Porém, eu só estava à espera de uma oportunidade como essa pra me livrar deles.
—
Então você os traiu? —
Indagou Edgar.
—
De certa maneira, sim. —
Dylan sorriu. — Sei
que não sou digno de confiança. Mas não me importo com isso também. Se
possível, prefiro continuar minha jornada aqui solo... Por ora, sabe?
—
Você fala como se isso fosse algum tipo de aventura... — murmurou Marie.
—
Mas é. — Ele respondeu.
— Mas não estou aqui
pela emoção e o risco de morte. Estou aqui à procura de alguém. Tenho esperança
de conseguir resgatá-la...
—
Então você veio aqui por vontade própria? —
Perguntou Edgar.
Ele assentiu.
—
Você é louco. —
Afirmou Marie.
—
Bem, eu não esperava ser pego pelo Asmodeus logo no meu primeiro dia. — Dylan esboçou um sorriso.
— Mas... Fazer o quê?
Acontece...
—
Ela deve ser bem importante. —
Disse o rapaz.
—
Ah... — Ele sorriu. — Você nem faz ideia.
—
Que fofo. — Marie
zombou.
—
Ei, ei... — Dylan
cruzou os braços. —
Nem começa. — Ele
estralou os dedos das mãos, pensativo. —
Mas, então... Eu tenho que seguir meu caminho. E vocês, o de vocês, certo?
—
Sim. — Ela respondeu
secamente.
—
Ótimo. — Ele olhou
para Edgar. — Tenho
algo de familiar em você... Uma certa aura... —
Bufou. — Enfim... Você...
Não tenha medo de matar,ok? Não nesse lugar, pelo menos. A escória da
humanidade está aqui. Nunca se esqueça disso. —
Dylan apontou para trás da dupla, para o garoto inconsciente. — Aquele ali deve ter feito
algo para merecer cair pra cá, tenha certeza. E o meu bando estava atrás dele.

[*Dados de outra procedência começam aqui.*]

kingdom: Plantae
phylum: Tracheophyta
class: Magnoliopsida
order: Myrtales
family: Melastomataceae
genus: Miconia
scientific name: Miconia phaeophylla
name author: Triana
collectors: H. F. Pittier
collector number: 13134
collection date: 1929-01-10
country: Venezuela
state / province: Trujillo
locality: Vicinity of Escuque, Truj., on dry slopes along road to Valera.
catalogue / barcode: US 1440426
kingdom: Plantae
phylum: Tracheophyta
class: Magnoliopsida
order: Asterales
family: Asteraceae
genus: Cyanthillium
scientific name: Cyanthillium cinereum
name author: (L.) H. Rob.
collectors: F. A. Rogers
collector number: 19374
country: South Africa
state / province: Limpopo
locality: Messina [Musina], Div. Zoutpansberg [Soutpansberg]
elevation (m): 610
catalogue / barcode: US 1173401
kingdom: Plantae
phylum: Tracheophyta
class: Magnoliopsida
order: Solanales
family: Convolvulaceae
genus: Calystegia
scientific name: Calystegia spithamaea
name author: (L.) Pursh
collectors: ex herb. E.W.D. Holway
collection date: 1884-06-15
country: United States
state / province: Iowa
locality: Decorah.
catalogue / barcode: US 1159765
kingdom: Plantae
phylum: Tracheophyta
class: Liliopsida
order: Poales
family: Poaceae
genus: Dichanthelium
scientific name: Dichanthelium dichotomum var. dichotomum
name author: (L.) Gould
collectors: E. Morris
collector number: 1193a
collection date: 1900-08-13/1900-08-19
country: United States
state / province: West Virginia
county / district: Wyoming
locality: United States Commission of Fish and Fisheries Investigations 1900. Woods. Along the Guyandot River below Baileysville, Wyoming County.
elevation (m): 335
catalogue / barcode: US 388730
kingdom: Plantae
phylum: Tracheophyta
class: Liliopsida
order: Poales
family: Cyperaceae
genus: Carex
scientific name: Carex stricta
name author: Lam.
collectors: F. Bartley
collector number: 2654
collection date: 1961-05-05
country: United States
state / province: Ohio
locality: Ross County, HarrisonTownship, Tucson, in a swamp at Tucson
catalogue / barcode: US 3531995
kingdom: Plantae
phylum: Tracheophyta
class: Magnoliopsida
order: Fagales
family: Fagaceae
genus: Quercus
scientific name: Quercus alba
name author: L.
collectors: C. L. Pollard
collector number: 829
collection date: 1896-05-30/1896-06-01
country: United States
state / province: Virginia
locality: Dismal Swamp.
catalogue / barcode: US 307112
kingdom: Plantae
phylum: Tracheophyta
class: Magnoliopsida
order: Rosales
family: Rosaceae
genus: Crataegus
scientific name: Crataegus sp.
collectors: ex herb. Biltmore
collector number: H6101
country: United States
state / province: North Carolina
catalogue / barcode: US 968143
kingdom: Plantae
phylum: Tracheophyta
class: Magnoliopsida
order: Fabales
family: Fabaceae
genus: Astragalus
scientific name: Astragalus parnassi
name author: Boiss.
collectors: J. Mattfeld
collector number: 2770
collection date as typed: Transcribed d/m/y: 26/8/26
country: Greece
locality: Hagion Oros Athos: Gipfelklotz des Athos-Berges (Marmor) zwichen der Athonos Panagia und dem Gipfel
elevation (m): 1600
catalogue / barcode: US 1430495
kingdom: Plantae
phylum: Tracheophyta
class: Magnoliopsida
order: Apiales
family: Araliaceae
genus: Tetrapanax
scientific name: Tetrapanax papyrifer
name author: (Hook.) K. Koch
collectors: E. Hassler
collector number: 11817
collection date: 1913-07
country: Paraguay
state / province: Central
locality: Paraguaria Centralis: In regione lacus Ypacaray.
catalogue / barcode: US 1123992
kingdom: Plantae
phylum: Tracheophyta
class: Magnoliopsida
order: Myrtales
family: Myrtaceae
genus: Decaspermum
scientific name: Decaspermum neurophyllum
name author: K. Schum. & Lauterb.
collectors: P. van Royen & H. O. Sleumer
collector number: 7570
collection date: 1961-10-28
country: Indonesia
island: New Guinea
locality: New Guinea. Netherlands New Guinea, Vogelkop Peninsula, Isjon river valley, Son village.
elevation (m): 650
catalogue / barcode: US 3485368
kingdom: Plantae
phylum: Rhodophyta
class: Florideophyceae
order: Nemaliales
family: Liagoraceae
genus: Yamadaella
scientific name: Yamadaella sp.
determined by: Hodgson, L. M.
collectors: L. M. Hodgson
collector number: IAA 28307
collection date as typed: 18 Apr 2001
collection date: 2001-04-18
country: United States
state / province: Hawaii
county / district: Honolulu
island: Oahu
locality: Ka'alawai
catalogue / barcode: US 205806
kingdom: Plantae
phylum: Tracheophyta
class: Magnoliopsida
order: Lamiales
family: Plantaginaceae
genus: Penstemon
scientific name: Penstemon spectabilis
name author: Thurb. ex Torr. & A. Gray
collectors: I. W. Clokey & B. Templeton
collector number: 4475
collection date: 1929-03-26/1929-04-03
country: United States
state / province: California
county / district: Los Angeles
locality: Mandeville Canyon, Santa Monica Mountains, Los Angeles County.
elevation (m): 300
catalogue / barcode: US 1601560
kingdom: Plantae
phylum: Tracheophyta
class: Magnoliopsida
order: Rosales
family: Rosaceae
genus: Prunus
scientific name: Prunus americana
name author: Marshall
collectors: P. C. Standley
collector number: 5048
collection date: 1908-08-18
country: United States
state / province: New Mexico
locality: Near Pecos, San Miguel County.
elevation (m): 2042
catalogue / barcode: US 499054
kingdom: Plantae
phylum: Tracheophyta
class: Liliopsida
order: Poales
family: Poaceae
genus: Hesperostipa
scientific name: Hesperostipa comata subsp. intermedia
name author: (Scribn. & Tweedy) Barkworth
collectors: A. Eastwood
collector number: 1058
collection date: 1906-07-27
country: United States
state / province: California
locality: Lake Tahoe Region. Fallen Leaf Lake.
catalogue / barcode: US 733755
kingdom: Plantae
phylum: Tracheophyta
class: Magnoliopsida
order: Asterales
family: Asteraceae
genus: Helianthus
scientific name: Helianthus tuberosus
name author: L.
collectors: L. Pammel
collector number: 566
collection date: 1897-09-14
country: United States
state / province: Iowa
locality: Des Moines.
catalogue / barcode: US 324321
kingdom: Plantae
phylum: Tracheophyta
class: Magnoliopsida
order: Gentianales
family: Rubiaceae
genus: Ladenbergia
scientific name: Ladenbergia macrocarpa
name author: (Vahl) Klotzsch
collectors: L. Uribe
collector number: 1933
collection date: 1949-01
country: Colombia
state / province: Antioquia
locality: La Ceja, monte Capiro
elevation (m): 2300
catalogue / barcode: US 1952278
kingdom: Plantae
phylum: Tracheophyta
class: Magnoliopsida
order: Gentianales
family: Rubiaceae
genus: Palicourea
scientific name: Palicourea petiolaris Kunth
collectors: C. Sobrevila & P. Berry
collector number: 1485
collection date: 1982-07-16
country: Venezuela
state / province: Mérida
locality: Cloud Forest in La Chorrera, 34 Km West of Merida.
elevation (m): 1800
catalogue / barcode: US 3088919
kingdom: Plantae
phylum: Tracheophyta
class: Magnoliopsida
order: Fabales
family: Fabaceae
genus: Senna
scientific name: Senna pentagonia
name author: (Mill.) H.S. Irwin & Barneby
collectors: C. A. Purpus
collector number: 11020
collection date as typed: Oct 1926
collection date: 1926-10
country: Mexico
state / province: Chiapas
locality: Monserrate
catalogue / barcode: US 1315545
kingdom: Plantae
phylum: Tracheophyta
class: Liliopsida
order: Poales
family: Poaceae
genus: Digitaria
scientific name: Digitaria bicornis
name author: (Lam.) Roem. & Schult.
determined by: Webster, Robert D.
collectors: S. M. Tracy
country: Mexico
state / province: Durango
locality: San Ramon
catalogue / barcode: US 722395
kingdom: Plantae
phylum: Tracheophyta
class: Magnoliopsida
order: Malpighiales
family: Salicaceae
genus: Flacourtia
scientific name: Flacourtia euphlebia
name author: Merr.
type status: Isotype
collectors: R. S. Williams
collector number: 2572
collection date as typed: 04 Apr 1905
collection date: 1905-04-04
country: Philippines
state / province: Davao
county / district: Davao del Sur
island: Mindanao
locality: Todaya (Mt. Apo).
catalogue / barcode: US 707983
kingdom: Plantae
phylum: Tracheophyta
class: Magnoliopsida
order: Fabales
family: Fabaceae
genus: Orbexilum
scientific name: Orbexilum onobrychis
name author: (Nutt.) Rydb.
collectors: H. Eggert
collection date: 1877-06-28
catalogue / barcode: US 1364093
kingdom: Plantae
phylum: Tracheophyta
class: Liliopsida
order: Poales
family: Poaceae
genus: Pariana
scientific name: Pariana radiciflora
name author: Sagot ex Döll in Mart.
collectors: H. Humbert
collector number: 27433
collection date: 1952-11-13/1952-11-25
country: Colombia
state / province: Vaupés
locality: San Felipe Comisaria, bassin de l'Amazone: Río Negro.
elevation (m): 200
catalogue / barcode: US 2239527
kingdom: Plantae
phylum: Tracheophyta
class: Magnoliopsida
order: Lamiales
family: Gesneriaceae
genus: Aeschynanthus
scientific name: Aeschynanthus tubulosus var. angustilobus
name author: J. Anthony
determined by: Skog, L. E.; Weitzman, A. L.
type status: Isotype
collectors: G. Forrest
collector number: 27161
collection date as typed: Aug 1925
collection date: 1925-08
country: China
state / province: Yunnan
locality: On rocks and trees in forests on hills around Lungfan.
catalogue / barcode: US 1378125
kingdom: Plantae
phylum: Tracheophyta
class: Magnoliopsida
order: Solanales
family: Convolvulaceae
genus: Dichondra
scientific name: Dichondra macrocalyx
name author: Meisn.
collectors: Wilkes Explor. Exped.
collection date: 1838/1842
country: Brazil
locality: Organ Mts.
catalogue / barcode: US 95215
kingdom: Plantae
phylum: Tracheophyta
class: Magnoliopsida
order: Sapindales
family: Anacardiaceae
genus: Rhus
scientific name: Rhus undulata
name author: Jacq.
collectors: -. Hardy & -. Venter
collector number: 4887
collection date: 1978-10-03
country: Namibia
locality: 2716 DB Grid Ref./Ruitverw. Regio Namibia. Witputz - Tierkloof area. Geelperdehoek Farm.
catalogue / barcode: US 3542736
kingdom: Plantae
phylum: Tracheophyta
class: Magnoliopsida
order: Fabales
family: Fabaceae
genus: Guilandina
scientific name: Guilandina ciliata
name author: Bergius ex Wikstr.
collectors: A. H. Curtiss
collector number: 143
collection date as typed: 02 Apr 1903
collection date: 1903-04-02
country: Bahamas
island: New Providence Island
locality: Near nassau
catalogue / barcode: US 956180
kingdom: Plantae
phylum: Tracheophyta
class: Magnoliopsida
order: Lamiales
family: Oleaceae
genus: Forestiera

Falaram que ele deveria ser delicioso. Estavam caçando ele já fazia um tempo
até... — Sorriu. — Mas, enfim... Se tudo der
certo, nós nunca mais nos veremos. Não aqui, pelo menos... Adeus!
Com um aceno de mão, Dylan se
despediu, dando as costas para os dois e seguindo pelo corredor do qual ele
havia surgido antes.
—
Marie... — Edgar a
chamou baixo.
—
Sim?
—
Você... Você não acha que eu sou um monstro, acha? — Ele riu sem jeito. — Eu... Eu matei aquelas pessoas... E foi tão
fácil... Tão natural... Eu... Eu devia ser um assassino antes de vir pra cá,
não é? Faz sentido, pelo menos. Eu sou um lixo de pessoa...
—Edgar...
— Ela apoiou uma mão
no ombro dele e o olhou no fundo dos olhos. —
Não importa o que você fazia antes... Você pode mudar de agora em diante, ok?
Além do mais... Se você não soubesse lutar tão bem... Nós estaríamos mortos
agora. Então... Não se envergonhe, certo?
O rapaz assentiu, claramente
desconfortável.
Marie percebeu que o rapaz
ainda não estava bem, mas sorriu mesmo assim. O que ela não sabia era o que
Edgar estava pensando.
Dylan. O jovem havia realmente
conhecido o homem enfaixado. As memórias voltavam lentamente a sua cabeça. O
rosto intacto dele parecia nítido na mente de Edgar, mas não muito mais que
isso. Tudo ainda eram flashes confusos e sem nexo na maior parte do tempo.
Será que Dylan se lembrava de
Edgar, porém, preferiu não dizer nada? Qual era a ligação entre os dois?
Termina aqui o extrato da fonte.